The original theatrical trailer has been removed in favour of providing two episodes from the animated series The Real Ghostbusters. Watching these again was interesting, but they’re not as good as I remembered them, though it could just be down to these particular episodes. This series offers plenty of comic moments but most of them are geared towards Slimer, who now has a predominant role. Slimer can grow really annoying fast, but kids will undoubtedly warm to him. Several voices will be recognised, with Lorenzo Music (Garfield) behind Peter Venkman, providing some nice characterisation, in fact the voice acting is very good all round. Animation wise this is about on par with Teenage Mutant Ninja Turtles. It features a nicely animated opening sequence, but the animation contained within is hit and miss. For fans it should prove to be a nice addition, and I’m somewhat curious as to whether or not there are plans to release season box sets at some point.

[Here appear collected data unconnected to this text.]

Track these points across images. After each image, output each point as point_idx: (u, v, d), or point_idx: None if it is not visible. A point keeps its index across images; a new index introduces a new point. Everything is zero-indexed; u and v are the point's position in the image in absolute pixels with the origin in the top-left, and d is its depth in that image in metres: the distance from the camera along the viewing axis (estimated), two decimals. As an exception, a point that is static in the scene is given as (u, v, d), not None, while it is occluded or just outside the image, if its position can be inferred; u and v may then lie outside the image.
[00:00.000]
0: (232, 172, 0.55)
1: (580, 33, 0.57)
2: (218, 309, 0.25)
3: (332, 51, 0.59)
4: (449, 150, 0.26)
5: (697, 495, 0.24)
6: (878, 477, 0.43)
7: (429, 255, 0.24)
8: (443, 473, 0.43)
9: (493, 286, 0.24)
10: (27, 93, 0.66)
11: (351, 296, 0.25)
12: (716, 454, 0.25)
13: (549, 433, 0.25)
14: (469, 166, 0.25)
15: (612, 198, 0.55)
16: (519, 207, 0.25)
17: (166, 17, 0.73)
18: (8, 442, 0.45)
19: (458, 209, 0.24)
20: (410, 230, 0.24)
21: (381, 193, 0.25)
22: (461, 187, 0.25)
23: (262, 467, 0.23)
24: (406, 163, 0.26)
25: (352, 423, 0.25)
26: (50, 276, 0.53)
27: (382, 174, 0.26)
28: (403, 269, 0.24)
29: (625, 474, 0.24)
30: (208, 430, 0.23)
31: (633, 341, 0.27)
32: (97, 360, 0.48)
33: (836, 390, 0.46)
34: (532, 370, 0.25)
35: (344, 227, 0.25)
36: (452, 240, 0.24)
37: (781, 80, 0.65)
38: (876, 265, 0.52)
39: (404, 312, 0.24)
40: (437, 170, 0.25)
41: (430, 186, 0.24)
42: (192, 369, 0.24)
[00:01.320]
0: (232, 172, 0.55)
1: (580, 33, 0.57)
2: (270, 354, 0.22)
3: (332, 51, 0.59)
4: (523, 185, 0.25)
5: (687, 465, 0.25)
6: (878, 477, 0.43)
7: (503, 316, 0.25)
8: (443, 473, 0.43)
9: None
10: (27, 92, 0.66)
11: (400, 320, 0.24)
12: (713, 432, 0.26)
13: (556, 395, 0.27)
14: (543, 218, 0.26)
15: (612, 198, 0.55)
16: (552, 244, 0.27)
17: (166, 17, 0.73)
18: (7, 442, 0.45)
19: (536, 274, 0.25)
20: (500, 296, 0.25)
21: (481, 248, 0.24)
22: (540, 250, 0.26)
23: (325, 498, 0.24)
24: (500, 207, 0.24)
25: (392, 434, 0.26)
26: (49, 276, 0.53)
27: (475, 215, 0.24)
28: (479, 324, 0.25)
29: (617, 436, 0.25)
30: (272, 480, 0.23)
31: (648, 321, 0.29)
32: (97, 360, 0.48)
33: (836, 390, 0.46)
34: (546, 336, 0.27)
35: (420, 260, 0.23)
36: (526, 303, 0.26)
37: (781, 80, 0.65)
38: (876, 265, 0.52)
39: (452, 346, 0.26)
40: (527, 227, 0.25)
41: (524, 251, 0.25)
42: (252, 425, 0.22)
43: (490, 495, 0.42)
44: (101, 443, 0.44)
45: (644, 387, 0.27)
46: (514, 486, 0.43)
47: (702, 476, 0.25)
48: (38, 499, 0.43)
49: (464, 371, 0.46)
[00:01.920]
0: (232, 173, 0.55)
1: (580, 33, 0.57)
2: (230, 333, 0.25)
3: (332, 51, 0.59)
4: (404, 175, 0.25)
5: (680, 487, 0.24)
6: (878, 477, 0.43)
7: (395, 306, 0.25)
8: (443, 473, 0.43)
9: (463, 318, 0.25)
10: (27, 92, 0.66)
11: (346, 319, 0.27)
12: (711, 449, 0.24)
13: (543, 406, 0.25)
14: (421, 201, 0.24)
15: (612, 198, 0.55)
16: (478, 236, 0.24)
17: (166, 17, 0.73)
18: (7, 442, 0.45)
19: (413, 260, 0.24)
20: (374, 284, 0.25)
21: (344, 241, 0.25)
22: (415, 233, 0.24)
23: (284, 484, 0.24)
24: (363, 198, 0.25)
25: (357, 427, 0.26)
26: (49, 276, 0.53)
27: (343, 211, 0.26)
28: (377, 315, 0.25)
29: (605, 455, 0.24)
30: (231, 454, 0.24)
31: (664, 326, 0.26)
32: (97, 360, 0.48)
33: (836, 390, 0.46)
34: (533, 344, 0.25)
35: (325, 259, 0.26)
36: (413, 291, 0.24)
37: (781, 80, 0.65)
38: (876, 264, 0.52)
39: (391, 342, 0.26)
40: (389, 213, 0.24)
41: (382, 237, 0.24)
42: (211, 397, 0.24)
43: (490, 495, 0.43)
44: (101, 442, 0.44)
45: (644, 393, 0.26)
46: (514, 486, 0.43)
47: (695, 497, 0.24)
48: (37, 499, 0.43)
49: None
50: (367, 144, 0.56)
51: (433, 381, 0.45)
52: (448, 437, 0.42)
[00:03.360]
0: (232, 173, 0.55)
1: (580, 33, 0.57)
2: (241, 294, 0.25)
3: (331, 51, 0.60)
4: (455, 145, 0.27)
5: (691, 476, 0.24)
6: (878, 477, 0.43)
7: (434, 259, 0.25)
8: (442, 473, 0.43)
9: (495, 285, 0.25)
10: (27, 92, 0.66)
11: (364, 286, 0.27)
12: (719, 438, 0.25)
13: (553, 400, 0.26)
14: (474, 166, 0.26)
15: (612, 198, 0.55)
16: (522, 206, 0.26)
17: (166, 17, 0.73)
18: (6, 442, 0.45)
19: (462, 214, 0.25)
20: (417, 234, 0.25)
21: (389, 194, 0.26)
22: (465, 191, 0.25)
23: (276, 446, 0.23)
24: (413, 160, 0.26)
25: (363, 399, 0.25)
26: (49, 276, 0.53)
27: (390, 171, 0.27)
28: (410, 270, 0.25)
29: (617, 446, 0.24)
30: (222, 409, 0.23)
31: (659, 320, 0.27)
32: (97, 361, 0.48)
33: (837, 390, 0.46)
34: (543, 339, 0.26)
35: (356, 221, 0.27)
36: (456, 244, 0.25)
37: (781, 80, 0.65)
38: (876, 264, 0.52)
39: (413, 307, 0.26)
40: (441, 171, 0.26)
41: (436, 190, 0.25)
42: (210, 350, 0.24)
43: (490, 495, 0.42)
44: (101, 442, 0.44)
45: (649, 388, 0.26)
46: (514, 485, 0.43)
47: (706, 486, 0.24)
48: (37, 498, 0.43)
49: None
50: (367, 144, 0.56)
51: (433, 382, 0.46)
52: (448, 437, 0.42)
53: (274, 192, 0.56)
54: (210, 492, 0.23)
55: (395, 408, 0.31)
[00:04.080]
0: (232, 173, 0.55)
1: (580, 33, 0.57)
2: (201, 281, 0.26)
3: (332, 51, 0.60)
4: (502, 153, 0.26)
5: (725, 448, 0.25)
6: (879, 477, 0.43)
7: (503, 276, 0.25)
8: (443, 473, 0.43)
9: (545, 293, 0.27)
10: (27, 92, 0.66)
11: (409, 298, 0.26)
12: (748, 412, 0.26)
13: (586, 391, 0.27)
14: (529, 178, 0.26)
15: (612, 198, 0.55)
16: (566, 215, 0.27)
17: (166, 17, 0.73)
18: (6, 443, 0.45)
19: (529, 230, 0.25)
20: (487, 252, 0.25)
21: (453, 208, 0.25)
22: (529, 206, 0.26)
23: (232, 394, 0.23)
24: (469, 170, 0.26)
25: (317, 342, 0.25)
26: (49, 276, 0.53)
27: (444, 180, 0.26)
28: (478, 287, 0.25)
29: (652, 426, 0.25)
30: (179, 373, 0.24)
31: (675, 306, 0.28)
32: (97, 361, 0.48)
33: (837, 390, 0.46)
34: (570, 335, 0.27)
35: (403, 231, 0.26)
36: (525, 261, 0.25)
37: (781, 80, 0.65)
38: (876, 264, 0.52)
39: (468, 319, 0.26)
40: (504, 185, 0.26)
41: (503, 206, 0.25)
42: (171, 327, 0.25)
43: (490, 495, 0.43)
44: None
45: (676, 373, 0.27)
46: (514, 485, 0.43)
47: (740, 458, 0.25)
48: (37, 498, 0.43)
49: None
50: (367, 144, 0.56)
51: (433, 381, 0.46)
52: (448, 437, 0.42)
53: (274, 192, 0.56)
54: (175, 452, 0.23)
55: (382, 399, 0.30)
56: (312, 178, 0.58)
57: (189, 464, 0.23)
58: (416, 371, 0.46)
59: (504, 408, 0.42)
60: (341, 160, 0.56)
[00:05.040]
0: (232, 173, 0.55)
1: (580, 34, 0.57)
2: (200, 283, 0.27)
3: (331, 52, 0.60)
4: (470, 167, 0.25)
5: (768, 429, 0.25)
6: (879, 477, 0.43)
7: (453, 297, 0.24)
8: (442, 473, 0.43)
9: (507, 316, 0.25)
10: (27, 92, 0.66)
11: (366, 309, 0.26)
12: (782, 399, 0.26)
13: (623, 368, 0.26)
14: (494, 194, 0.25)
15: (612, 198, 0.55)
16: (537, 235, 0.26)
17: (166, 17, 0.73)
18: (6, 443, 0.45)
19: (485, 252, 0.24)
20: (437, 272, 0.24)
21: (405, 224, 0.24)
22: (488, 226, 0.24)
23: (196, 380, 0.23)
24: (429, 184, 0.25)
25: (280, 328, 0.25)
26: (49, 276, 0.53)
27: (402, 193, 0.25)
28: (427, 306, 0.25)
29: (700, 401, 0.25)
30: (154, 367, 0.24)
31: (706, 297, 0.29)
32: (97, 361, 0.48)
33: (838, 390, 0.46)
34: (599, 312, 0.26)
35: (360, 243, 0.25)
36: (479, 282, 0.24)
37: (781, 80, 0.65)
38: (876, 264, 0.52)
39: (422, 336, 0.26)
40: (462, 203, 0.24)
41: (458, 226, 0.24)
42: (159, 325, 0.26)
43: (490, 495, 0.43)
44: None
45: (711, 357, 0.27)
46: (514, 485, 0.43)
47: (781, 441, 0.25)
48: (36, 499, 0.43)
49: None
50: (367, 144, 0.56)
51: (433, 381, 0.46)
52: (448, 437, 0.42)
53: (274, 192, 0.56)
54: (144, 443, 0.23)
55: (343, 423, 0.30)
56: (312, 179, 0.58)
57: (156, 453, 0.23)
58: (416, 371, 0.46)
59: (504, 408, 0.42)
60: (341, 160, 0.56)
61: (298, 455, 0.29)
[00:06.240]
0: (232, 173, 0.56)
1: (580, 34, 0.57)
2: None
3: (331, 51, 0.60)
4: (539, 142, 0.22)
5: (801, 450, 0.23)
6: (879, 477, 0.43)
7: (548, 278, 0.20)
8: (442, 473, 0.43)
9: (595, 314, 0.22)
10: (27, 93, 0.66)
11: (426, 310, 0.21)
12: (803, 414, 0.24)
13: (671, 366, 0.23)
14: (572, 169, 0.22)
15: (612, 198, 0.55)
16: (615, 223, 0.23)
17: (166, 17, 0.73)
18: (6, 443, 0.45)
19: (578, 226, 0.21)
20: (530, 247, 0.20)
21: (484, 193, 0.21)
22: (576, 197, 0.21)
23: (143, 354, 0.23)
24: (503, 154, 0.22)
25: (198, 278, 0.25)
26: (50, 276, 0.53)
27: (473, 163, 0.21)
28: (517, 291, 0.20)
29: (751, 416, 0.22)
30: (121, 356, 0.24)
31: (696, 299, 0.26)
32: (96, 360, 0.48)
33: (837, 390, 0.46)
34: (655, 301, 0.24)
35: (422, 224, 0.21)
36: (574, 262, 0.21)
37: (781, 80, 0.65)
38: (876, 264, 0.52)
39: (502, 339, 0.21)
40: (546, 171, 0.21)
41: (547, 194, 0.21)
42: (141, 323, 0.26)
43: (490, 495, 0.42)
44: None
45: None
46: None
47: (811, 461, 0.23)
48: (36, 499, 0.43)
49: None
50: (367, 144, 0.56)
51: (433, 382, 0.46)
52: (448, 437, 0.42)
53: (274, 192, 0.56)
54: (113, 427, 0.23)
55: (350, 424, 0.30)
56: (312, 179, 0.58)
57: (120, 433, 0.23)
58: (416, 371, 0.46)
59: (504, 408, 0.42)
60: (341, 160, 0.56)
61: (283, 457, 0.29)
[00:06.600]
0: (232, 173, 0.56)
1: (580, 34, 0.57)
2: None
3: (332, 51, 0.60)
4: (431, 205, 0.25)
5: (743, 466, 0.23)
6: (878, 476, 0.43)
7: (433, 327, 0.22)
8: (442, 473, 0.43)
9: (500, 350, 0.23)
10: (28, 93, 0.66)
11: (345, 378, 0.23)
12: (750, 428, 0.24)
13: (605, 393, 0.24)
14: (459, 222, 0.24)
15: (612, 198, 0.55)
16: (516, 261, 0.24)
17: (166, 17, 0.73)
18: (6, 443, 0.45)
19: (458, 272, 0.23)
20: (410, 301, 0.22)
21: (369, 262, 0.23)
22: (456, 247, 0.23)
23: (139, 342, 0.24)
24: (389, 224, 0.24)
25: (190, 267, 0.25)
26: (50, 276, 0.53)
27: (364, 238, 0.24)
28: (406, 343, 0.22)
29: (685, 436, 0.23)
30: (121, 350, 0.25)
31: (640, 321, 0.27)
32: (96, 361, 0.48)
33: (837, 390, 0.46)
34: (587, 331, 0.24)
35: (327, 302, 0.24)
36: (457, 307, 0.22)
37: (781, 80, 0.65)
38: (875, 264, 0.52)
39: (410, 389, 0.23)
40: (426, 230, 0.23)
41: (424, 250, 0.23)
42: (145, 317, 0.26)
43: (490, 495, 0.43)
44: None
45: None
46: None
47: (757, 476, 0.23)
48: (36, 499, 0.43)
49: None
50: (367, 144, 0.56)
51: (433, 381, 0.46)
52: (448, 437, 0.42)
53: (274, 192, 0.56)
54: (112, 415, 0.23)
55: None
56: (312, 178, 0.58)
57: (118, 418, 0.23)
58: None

The quality of these episodes though really is poor. They’re soft with colour bleeding and seem to be NTSC to PAL conversions, exhibiting extreme ghosting. This is very strange as the films are not. Dot crawl is also present and is highly distracting. I imagine that these were thrown together very quickly as a cheap extra.
Ghostbusters 2 is an underrated sequel. It copies the first film a little too closely and offers very little in terms of originality, but its performances, comedy and special effects often work a treat.
The films comes packaged in a newly designed box that is supposed to look like it contains slime; it looks more like jelly to me, and it probably is. Included in the box is a collector’s scrap book which features production notes, with each disc coming housed in their own case.
The main question here is whether or not these discs are worth upgrading to. If you’ve yet to own them on DVD then it isn’t a bad deal for such a low price. It’s worth noting though that both films have been available separately for quite some time and can be picked up dirt cheap at some online retailers. I certainly wouldn’t recommend double dipping as we’re actually getting less on these releases, and I don’t think that the addition of the animated episodes is anything to get overly excited about.